T. Dahiru1, K. Sabitu1, A. Oyemakinde2, A.T. Mande1, and P. Singha1
- Department of Community Medicine, ABU, Zaria.
- Department of Planning, Research & Statistics, Federal Ministry of Health, Abuja, Nigeria.
Background: Accurate mortality statistics are needed for policy formulation, implementation and monitoring of health intervention that are aimed at improving the health status of the people. Mortality level is one of the indicators of the quality of life and status of health of a population. However, accurate collection, collation, analysis and interpretation of such data is poorly organised in developing nations, including Nigeria leading to a gap in health policy formulation, implementation and monitoring. Therefore, policies and strategies for disease prevention are based on empirical evidence rather than on data primarily collected to formulate disease specific interventions. Though, hospital data have inherent deficiency in its use to design prevention. However, when accurately generated and adequately managed would provide both qualitative and quantitative information on morbidity and mortality if not for the entire society at least for a segment of the population utilizing it. We implemented a system of death certification to determine causes and pattern of mortality in Ahmadu Bello University Teaching Hospital, Zaria
Methods: From May 1999 to November 2005, all case folders of deceased patients were retrieved from the central library of health information management department of the hospital; case folders of deceased patients are required to have in them a completed IFMCCD (International Form of Medical Certification of Cause of Death). All case folders of deceased patients after relevant information were extracted by the staff of health management information department, were passed on to the staff of department of Community Medicine directly involved in this study. The completed cause of death certificates received in the department of Community Medicine (between May 1999 and November 2005), were examined. Coding rules were employed to select the appropriate code for those certificates that were incorrectly completed. The underlying cause of death as identified from the correctly completed IFMCCDS is coded according to ICD-10.

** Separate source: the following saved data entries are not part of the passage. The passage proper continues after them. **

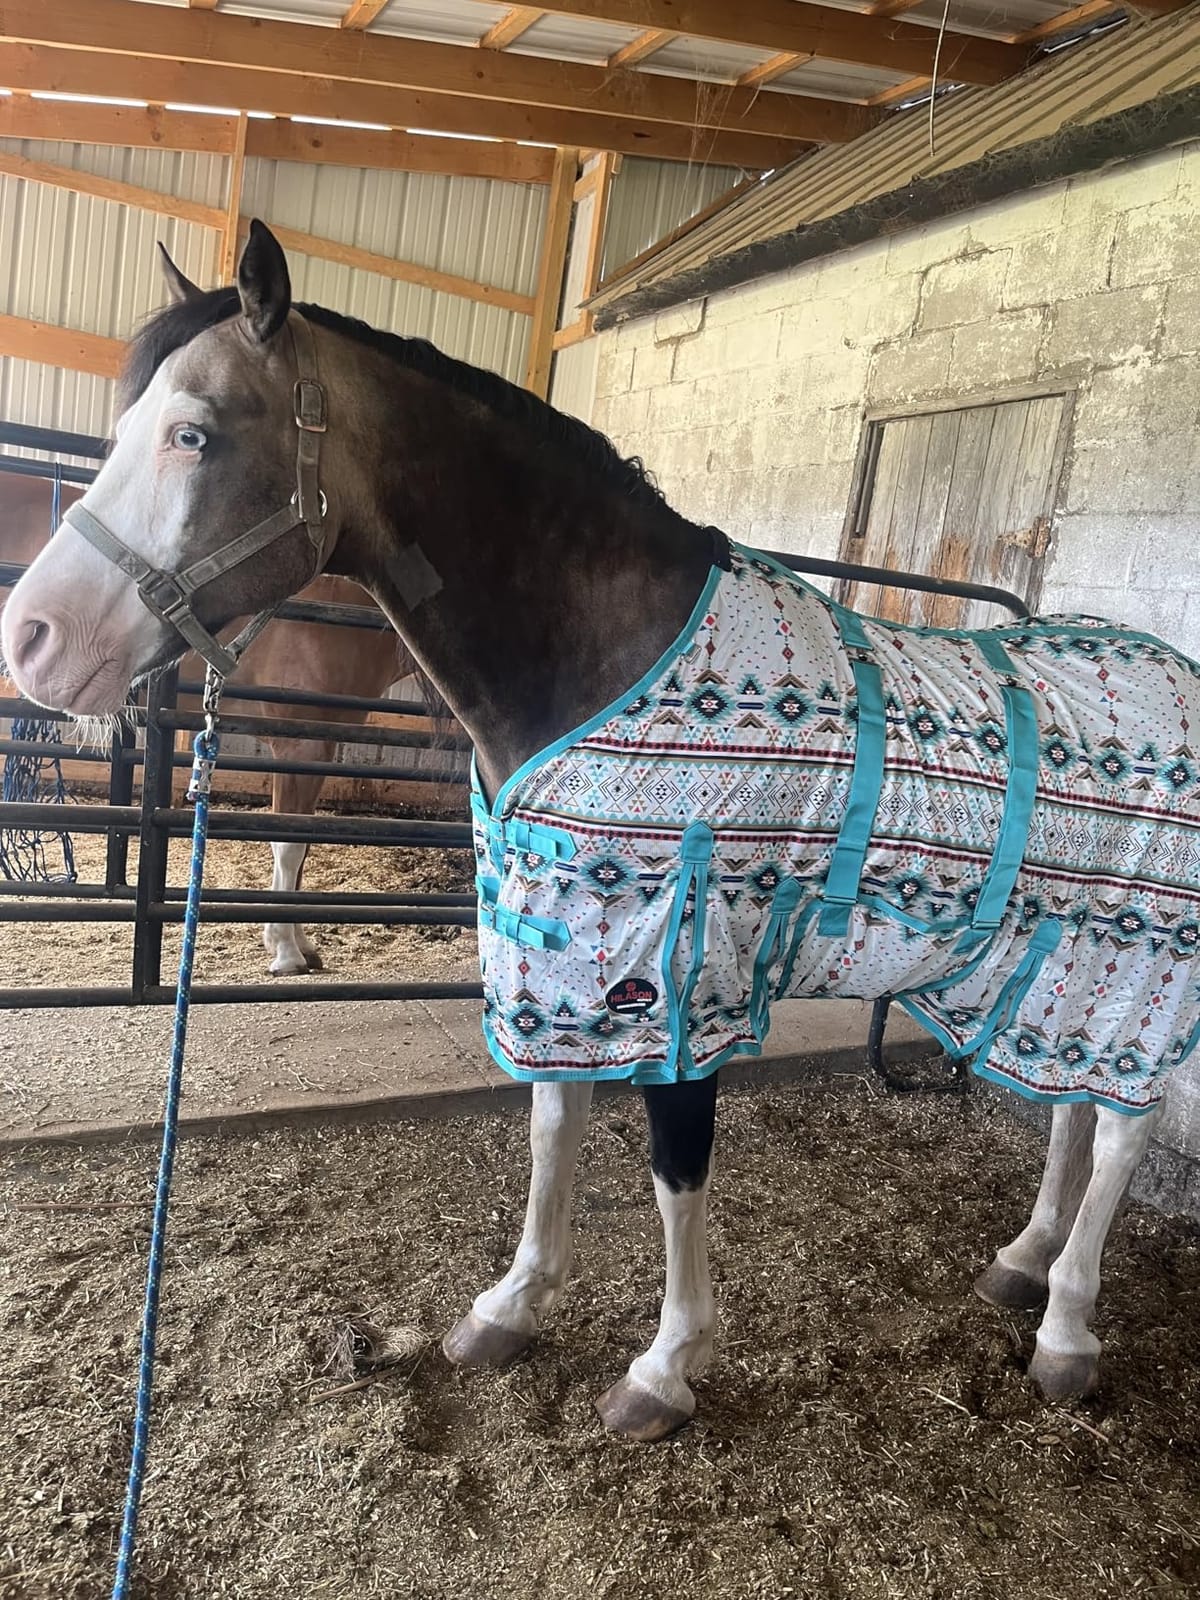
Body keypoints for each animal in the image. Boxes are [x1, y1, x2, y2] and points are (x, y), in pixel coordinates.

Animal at [0, 470, 407, 974]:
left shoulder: (317, 748)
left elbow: (302, 845)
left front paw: (299, 943)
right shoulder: (298, 745)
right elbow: (288, 845)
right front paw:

Results: For the period under study, there were 4019 deaths: 2212 males and 1807 females. Total of 2914 (72.5%) deaths were certified, using the IFMCCD of which 1641 of them were males and 1273 females and formed the basis of this analysis. Coverage rates ranges from 56.2% in 2001 to 85% in 1999. The proportion of garbage codes ranges from 0% to 2.4% while the three leading causes of death are HIV infection, road traffic accident (RTA), and cardiovascular diseases among the ten. The time-trend of the leading causes of death show RTA maintaining steady upward climb while malaria, septicemia, PEM, sepsis in the neonatal period shows unsteady fluctuation.
Conclusion: This study assessed the pattern of mortality and causes of death in ABU Teaching Hospital, Zaria; it also provided information on leading causes of death.
Dr. Tukur Dahiru
Department of Community Medicine,
Ahmadu Bello University Teaching Hospital,
Information on causes of death is scanty in many developing countries including Nigeria1. Though there has been a law in this country establishing a nationwide vital registration system, it has failed to gain enough momentum to ensure a reasonably adequate coverage mainly due to lack of necessary official support, patronage and enforcement of provision of the law2.
It is needless to stress the fact that health research is dependent on information collection, analysis and interpretation. Whereas analysis and interpretation is professional expertise, information is generated from a variety of sources. For health information, the principal sources are the official system of civil registration of vital events and all the health care delivery agencies, private and public catering for the needs of the community they serve. Of all these agencies, apart from the civil registration of vital events, the teaching hospital assumes the role of prime mover especially in developing countries as ours where none of the sources is able to provide even a modicum of data of utility. In such despairing state of health information of this country, a research worker or a health service administrator or a health planner rely heavily on hospital data. In a developing country like Nigeria, despite all these limitations, hospital especially university teaching hospital constitutes a very reliable source of data, if not in all accounts, at least in term of diagnostic description of mortality and morbidity. Hospital records accurately generated and adequately managed would provide both qualitative and quantitative information of mortality and morbidity if not for the entire society, at least for a segment of population utilizing it. Analysis of hospital statistics with realistic assumptions and careful circumspection of the conditions that may distort them may bring forth useful inputs to formulating strategies and setting up priorities not only in the internal management and administration of the hospital but also to a greater extent in organizing health care machinery for the community at large.
This study was designed to provide an insight into mortality pattern of a teaching hospital in the heart of Northern Nigeria that initially served the entire former Northern Region of the country and at the same time to shed more light on what is probably the pattern of mortality in the larger community. It is to be noted that similar hospital-based studies were conducted in some teaching hospitals in the 1960s3, 1970s4,5 and 1980s6. This study is the first of its kind in ABUTH, Zaria. Furthermore, the study aims at analyzing the cause-of-death statistics in order to:
- Determine the pattern of mortality and causes of death in ABUTH, Zaria.
- Identify the leading causes of death in ABUTH, Zaria.
- Expose the time trend, if any, of a particular condition.
- Delineate differential mortality from any specified cause between subgroups of inpatients.